The NRLS imposes obligations on the tenant or the letting agent (if there is one).
In order to understand the NRLS, it is important to understand that if you live overseas but you receive income from letting out a property in the UK, this income is generally taxable in the UK like any other UK-sourced income. This is the case regardless of whether or not you are resident or non-resident in the UK for tax purposes and regardless of where the income is physically paid.
However, as it can be difficult for HMRC to pursue individuals who live outside the UK and do not comply with their UK tax obligations, UK law seeks to collect tax on the rental income before it is paid to the overseas landlord under the NRLS. It does this by imposing on the UK letting agent an obligation to withhold tax on the rental income before it is paid to the overseas landlord.
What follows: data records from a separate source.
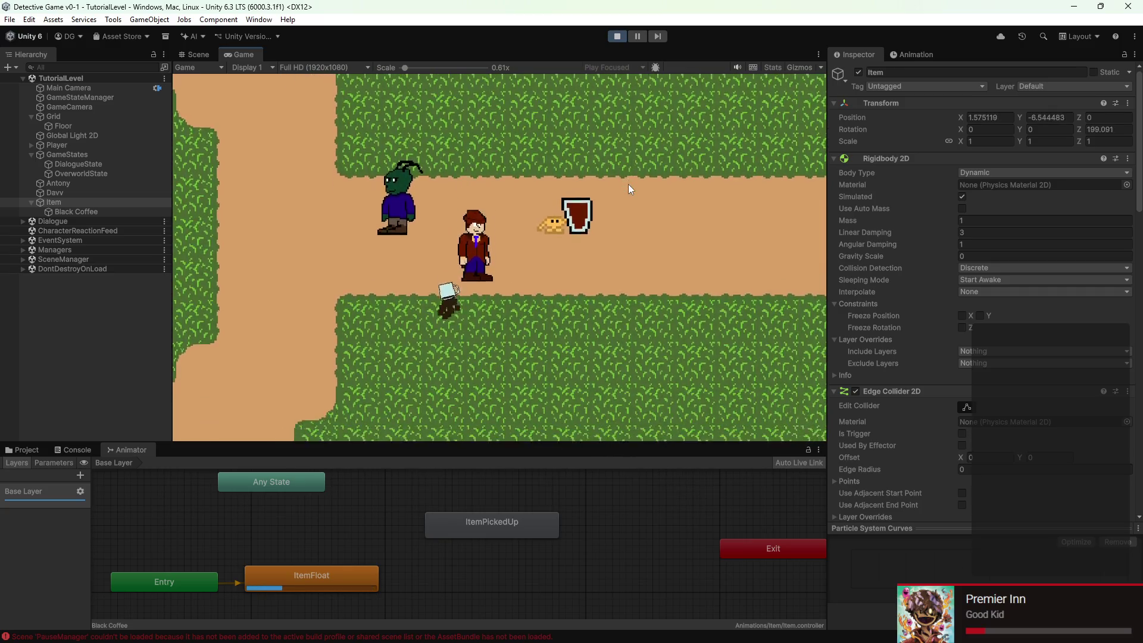
key("Left")
key("Left")
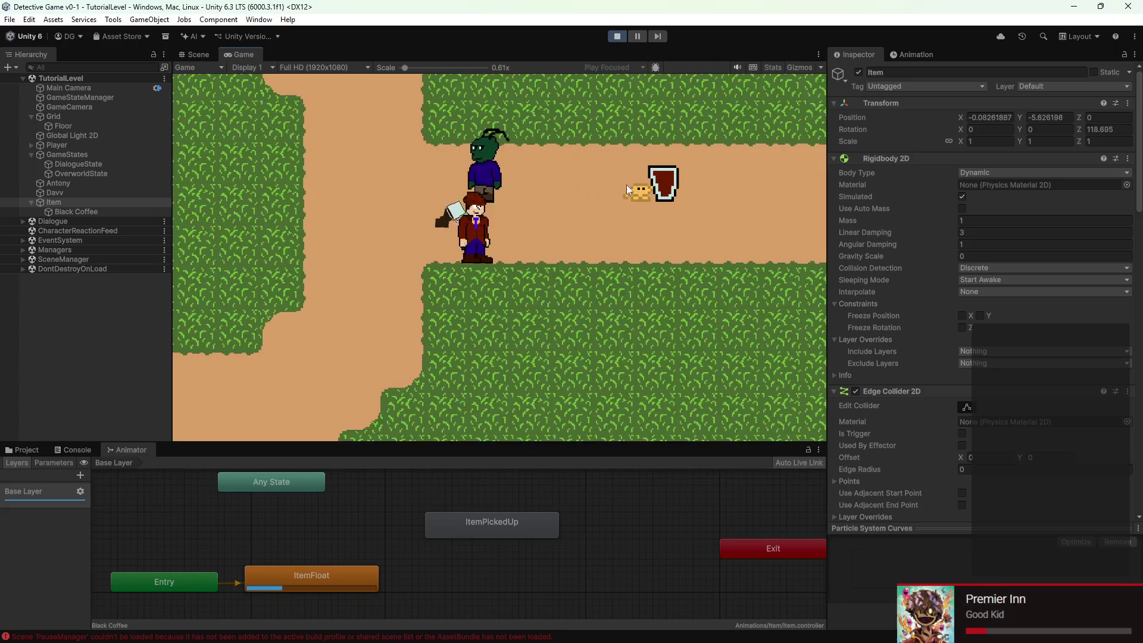
key("Up")
key("Right")
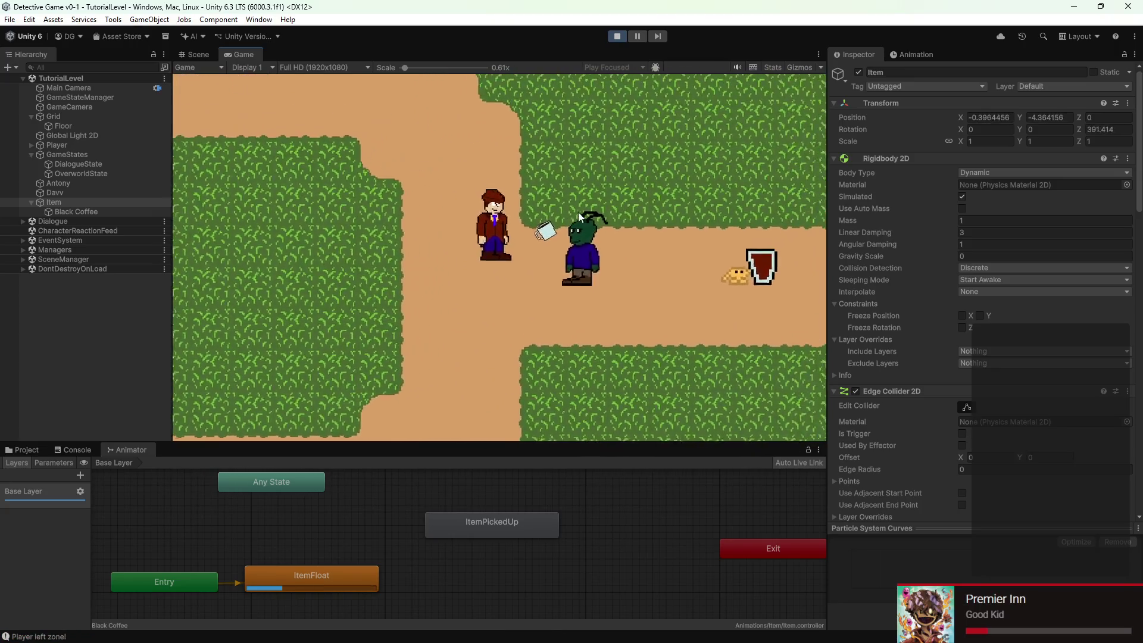
key("Right")
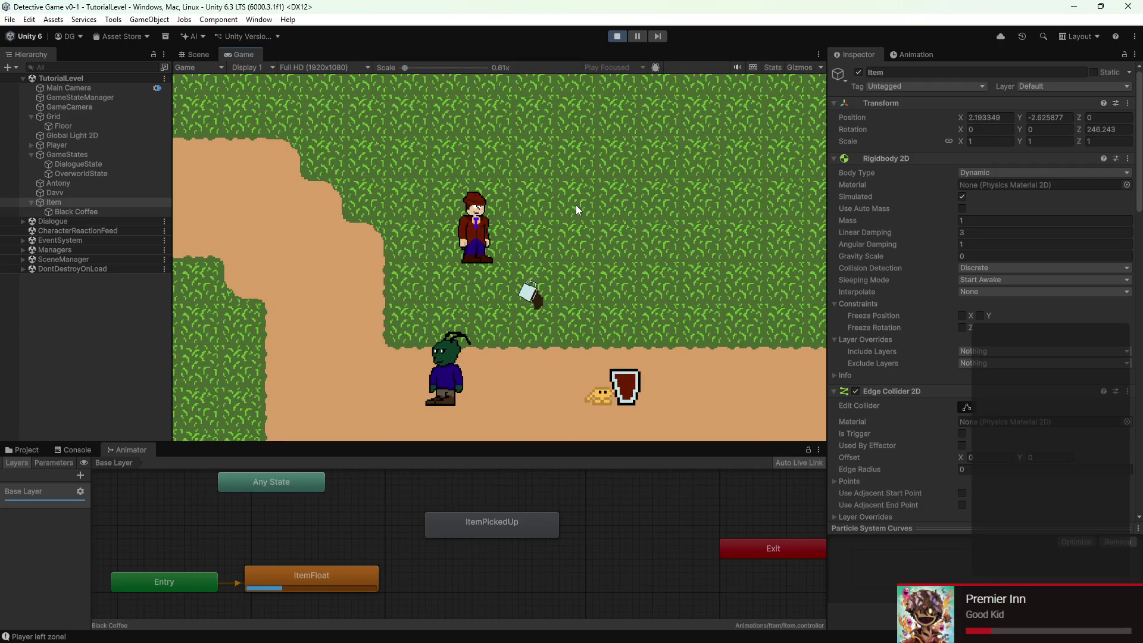
key("Down")
key("Up")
Where there is no UK letting agent, the tenant themselves must withhold tax personally if the rent they pay to the overseas landlord is more than £100 a week.
Any tax withheld by the letting agent or tenant is then available as a deduction against the overseas landlord’s UK tax liability when they complete a UK Self-Assessment tax return. The NRLS does not change whether or not the UK property income is taxable. Non-resident landlords will usually be required to file a Self-Assessment tax return, even if there is no tax to pay.